Records from a dataset
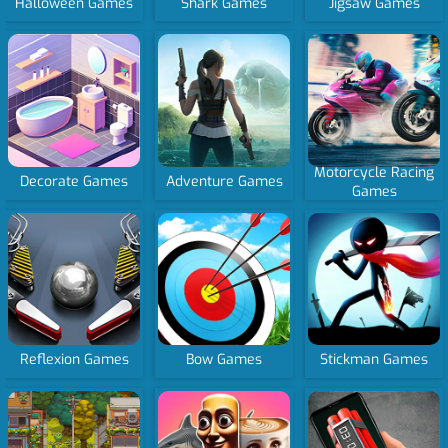
Halloween Games
Shark Games
Jigsaw Games
Motorcycle Racing
Decorate Games
Adventure Games
Games
Reflexion Games
Bow Games
Stickman Games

◆ EXERCISE ◆
The lines wanted are those from the one with "Motorcycle Racing" through the last line of the records, repeated exactly and with both ends included.

◆ RESULT BELOW ◆
Motorcycle Racing
Decorate Games
Adventure Games
Games
Reflexion Games
Bow Games
Stickman Games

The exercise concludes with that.